• _Exercise instructions_
Determine the number of lines in the listing below where the string "coordinate" occurs; answer with the number alone.

• _Task input_
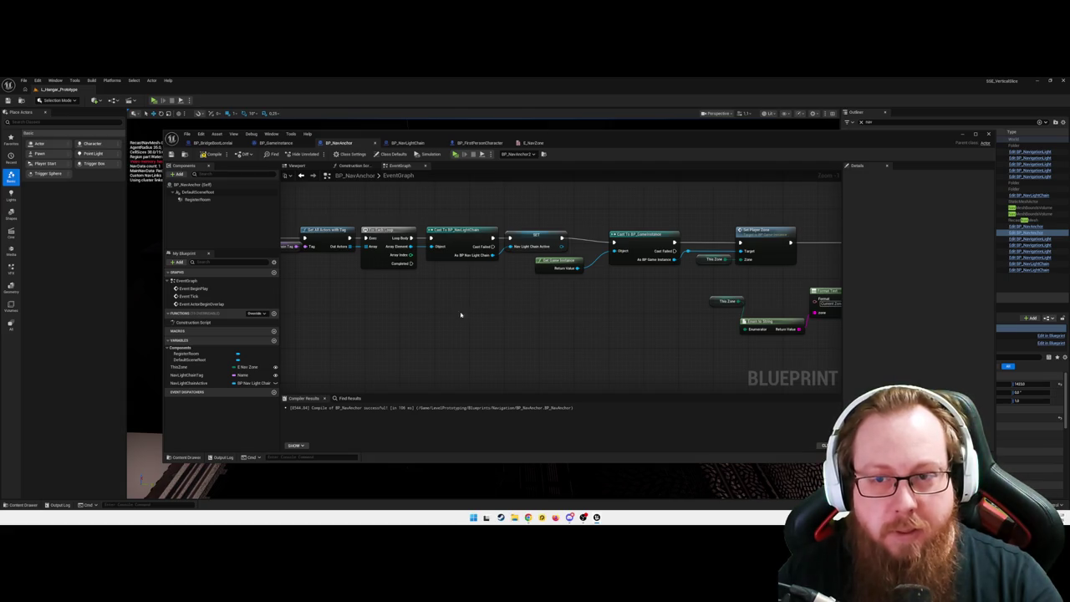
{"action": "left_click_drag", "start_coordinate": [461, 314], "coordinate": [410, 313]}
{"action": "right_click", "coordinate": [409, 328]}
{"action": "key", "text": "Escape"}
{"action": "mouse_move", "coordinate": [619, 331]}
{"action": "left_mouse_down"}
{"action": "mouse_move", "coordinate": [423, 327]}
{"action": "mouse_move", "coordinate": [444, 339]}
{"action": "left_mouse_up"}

* * *

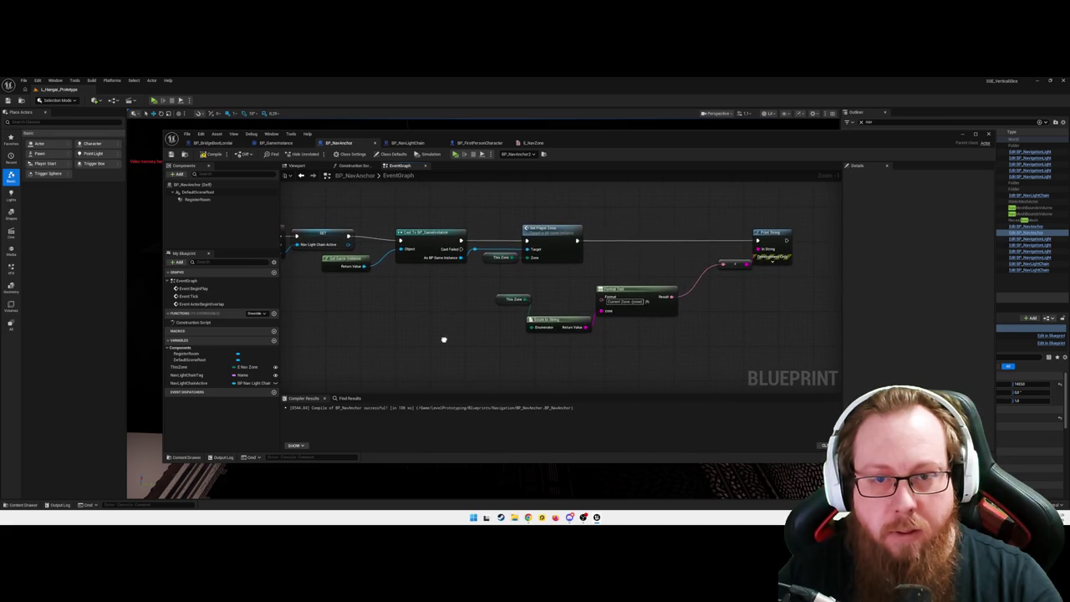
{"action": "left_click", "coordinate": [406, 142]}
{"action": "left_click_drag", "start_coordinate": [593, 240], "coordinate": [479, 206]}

• _Result of this exercise_
7